Based on the observation that childhood asthma usually occurs after a viral respiratory tract infection, the central hypothesis of the project is that repeated, acute infection-mediated events may reprogram the immune system to predispose towards a chronic inflammation pattern.
The PreDicta consortium integrated 14 partners from 9 European countries, under the coordination of Professor Nikos Papadopoulos from the National and Kapodistrian University of Athens. Leading core units of the consortium have substantially contributed to our current understanding of the role of respiratory infections in asthma, the immuno-inflammatory processes involved and the development of diagnostic and therapeutic approaches for this disease. This academic effort employing the latest technologies of molecular biology, virology and cytology is complemented by the participation of BIOMAY, an Austrian company fully dedicated to the development of novel diagnostic and immunotherapeutic approaches for allergic diseases and asthma.

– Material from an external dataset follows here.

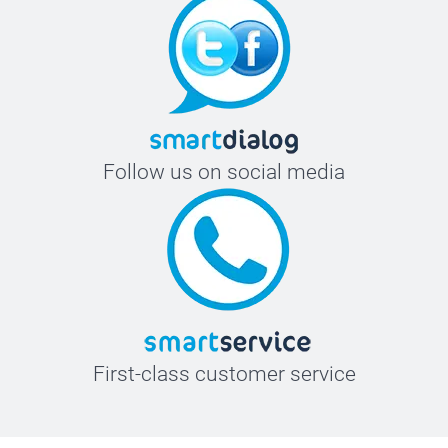
Follow us on social media
First-class customer service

The final objective of PreDicta was to accurately predict the predisposing risk factors for the development of respiratory allergies and to interfere more effectively with the disease process by targeting causative agents rather than symptoms.
In December 2014, work from PreDicta provided for the first time evidence that increases of antibodies against a portion of the rhinovirus coat protein VP1 might be strain-specific surrogate markers for the severity of rhinovirus-induced respiratory symptoms.